* [Directive]
Which lines of the records contain the string "depth"? Pick out and copy each one, treating uppercase and lowercase as different.
══════════
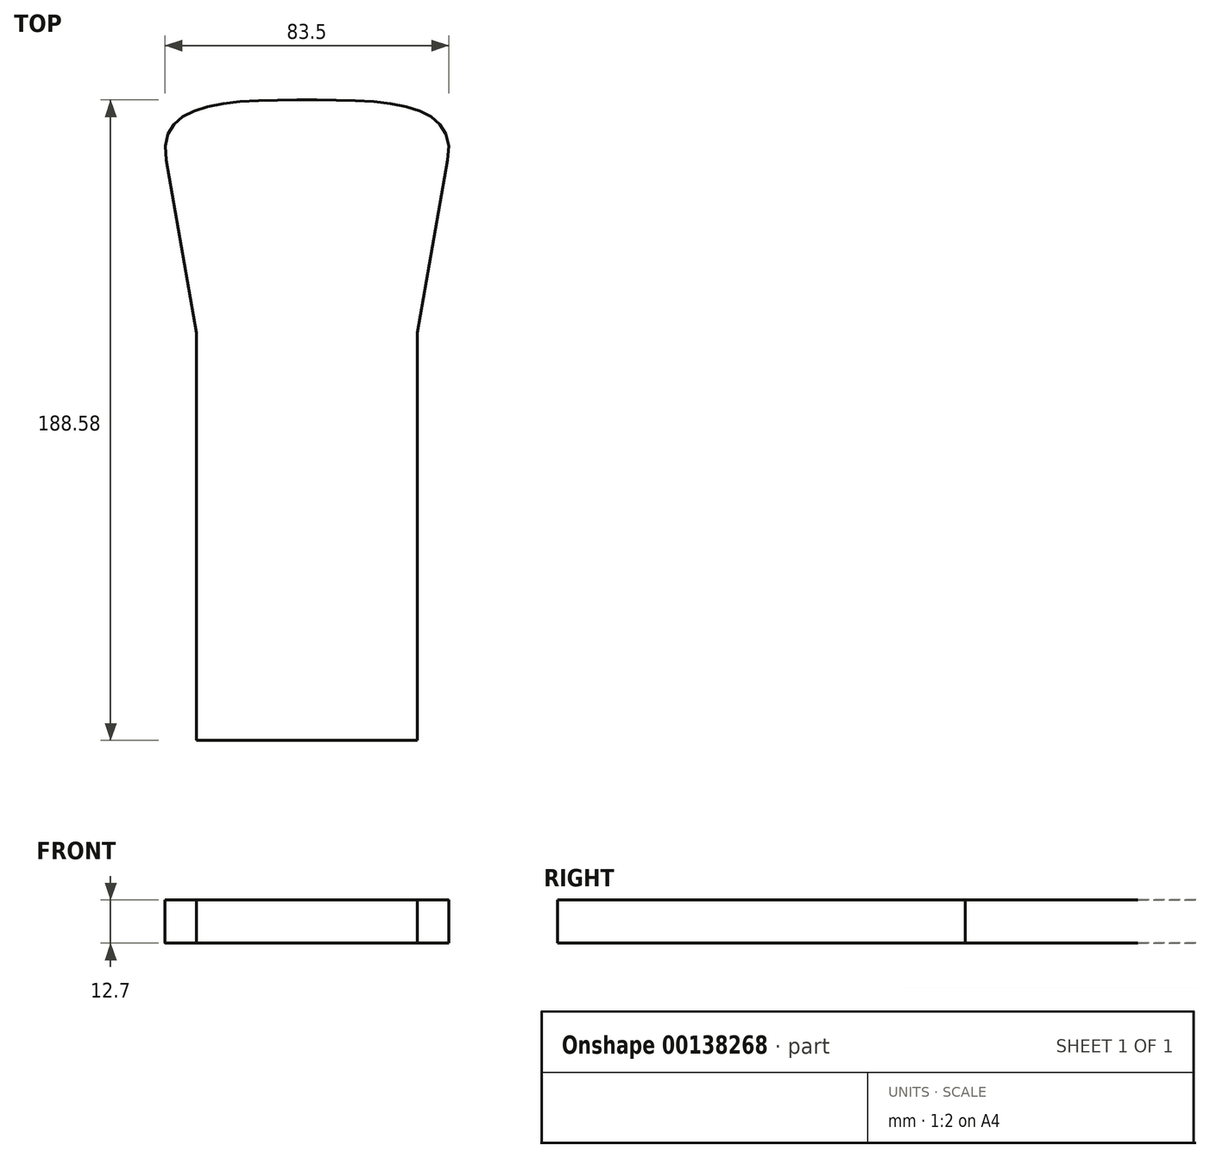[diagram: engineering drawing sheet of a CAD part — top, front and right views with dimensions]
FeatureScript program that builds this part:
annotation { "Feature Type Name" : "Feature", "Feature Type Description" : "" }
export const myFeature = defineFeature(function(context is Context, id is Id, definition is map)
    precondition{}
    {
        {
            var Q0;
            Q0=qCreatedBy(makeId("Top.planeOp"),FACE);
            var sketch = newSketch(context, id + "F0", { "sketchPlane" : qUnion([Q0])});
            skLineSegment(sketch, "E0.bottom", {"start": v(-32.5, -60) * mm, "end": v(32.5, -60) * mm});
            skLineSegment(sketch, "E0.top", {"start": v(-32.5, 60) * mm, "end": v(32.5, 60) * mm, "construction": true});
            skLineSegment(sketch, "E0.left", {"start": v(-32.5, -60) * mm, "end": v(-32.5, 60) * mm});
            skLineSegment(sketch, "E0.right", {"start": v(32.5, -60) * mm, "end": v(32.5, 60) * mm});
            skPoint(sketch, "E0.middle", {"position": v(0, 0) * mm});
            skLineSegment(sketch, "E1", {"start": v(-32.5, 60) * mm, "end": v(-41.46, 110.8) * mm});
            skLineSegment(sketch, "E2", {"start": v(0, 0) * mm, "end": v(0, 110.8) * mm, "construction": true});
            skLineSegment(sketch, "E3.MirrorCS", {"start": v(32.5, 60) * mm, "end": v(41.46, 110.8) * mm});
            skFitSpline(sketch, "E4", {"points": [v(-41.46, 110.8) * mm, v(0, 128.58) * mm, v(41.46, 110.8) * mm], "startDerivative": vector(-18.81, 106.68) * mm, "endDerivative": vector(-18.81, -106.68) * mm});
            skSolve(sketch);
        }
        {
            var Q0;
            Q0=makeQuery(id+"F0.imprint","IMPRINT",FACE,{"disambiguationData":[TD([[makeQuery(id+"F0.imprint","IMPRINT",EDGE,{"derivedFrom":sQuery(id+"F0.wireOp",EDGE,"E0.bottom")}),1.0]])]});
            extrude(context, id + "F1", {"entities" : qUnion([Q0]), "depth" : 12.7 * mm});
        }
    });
══════════
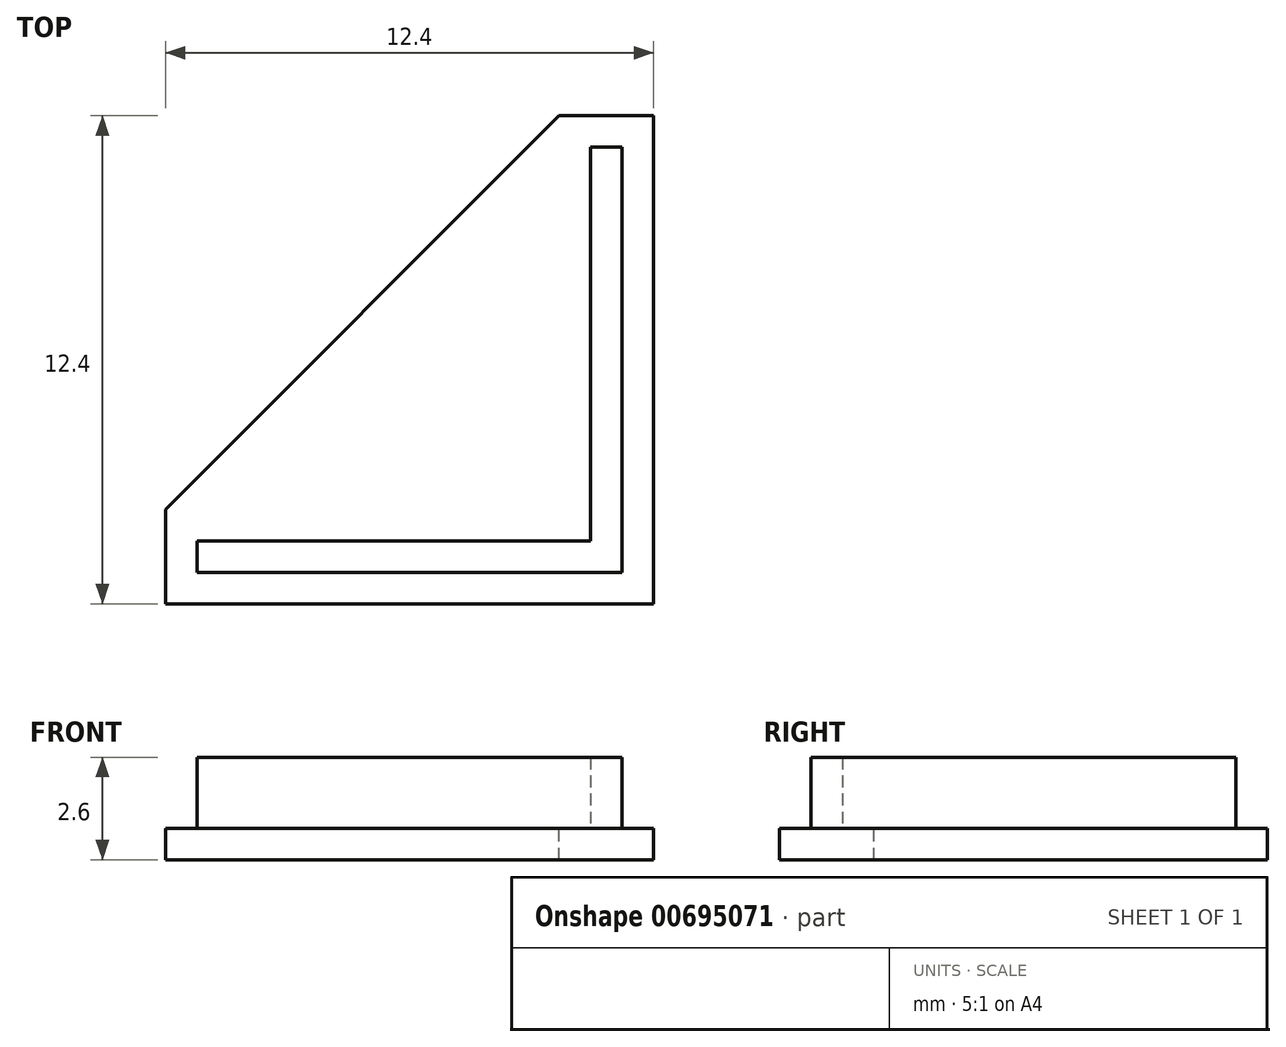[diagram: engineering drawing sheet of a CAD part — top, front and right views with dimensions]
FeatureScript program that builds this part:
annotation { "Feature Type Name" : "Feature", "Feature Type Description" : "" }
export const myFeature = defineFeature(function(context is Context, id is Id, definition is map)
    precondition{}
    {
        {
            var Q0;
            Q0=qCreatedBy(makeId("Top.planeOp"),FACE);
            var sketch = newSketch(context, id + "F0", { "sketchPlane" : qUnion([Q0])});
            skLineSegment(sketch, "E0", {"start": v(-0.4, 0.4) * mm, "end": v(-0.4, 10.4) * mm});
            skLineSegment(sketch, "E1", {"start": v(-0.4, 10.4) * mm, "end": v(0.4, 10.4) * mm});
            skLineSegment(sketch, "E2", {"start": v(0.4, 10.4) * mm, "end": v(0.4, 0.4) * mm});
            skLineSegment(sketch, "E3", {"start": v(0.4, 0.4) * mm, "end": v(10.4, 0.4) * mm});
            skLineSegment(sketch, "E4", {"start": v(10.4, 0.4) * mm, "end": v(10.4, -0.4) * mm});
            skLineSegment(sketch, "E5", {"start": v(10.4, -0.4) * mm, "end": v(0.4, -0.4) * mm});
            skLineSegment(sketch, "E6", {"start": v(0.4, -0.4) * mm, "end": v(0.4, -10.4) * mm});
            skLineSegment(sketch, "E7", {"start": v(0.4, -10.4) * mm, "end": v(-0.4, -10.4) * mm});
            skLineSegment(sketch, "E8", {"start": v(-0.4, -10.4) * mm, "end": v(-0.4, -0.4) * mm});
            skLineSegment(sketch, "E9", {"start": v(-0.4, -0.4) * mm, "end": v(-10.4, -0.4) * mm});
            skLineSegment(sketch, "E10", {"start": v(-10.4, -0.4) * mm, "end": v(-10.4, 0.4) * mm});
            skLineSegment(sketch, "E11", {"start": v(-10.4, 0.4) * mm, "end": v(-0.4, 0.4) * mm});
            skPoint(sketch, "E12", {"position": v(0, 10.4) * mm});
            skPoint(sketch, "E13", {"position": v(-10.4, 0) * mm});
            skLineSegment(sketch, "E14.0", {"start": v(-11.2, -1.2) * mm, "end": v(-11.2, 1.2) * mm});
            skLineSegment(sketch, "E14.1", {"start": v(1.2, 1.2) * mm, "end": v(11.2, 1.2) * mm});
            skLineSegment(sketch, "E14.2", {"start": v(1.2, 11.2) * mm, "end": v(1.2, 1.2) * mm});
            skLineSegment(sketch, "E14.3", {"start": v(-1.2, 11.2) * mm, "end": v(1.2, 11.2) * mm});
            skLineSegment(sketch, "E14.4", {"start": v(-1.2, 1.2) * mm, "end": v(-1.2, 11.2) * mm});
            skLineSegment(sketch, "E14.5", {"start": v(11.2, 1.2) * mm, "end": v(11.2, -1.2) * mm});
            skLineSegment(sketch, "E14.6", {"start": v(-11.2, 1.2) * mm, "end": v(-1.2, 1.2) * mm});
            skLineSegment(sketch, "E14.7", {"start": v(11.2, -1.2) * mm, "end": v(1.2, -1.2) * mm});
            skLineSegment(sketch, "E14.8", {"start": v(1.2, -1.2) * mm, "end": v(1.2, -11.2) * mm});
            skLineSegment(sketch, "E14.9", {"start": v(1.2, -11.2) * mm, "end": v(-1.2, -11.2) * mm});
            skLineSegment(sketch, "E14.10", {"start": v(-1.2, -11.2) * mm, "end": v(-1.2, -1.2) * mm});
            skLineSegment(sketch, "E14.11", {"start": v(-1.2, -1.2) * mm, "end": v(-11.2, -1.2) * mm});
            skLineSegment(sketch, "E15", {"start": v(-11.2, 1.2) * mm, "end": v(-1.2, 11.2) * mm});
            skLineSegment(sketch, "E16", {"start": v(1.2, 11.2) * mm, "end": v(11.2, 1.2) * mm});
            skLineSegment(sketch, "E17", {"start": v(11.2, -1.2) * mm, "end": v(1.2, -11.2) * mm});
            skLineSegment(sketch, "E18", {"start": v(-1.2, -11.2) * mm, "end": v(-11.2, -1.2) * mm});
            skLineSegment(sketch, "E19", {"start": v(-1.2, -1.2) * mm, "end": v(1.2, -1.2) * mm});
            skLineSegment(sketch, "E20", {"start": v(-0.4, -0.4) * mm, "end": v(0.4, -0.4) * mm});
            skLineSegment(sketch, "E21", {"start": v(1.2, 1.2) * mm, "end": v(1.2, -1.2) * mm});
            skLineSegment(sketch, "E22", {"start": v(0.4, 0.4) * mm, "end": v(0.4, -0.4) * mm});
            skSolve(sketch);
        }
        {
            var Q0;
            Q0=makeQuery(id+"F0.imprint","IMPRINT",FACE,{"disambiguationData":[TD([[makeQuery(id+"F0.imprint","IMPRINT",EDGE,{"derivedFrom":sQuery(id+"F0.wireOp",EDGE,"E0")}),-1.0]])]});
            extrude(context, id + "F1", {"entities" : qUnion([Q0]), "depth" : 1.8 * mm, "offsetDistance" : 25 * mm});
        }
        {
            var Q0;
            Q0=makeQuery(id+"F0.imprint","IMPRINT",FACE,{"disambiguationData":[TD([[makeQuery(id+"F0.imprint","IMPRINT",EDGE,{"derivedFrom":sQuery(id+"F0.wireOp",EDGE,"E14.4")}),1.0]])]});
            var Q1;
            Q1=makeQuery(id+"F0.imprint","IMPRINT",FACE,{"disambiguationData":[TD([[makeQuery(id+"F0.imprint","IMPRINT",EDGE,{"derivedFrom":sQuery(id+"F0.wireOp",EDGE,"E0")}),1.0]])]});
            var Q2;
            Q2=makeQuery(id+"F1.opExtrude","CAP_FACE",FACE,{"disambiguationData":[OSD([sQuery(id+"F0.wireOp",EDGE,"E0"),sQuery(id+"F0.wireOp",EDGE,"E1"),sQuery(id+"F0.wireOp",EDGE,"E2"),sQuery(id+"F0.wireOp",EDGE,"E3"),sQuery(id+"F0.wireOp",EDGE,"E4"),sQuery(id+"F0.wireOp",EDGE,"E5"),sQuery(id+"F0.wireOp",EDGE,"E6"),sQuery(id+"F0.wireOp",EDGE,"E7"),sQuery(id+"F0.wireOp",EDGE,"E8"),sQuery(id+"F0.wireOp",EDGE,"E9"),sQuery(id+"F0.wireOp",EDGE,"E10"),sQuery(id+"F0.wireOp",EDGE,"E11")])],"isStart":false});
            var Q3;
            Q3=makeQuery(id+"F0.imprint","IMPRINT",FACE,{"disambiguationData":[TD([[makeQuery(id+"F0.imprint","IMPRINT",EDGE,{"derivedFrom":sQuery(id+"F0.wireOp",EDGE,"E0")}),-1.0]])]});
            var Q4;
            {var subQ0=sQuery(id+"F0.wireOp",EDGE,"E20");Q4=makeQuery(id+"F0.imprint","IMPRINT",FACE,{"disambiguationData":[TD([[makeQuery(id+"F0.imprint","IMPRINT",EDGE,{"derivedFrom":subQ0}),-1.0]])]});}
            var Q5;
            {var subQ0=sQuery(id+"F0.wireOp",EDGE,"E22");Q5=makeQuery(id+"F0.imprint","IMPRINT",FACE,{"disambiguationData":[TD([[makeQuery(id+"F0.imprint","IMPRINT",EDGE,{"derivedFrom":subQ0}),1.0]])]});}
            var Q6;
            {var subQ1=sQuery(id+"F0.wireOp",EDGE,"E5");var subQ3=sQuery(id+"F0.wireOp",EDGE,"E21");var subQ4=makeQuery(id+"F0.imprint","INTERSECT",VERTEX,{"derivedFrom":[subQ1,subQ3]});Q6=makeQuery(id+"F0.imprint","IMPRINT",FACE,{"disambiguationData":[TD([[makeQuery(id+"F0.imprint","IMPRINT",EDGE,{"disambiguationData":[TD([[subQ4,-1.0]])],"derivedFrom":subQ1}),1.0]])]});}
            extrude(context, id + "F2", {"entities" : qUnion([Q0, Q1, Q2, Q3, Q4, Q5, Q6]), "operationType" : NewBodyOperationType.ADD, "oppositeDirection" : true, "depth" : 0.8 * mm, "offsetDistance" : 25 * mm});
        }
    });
══════════
* [Result of this task]
            extrude(context, id + "F1", {"entities" : qUnion([Q0]), "depth" : 12.7 * mm});
            extrude(context, id + "F1", {"entities" : qUnion([Q0]), "depth" : 1.8 * mm, "offsetDistance" : 25 * mm});
            extrude(context, id + "F2", {"entities" : qUnion([Q0, Q1, Q2, Q3, Q4, Q5, Q6]), "operationType" : NewBodyOperationType.ADD, "oppositeDirection" : true, "depth" : 0.8 * mm, "offsetDistance" : 25 * mm});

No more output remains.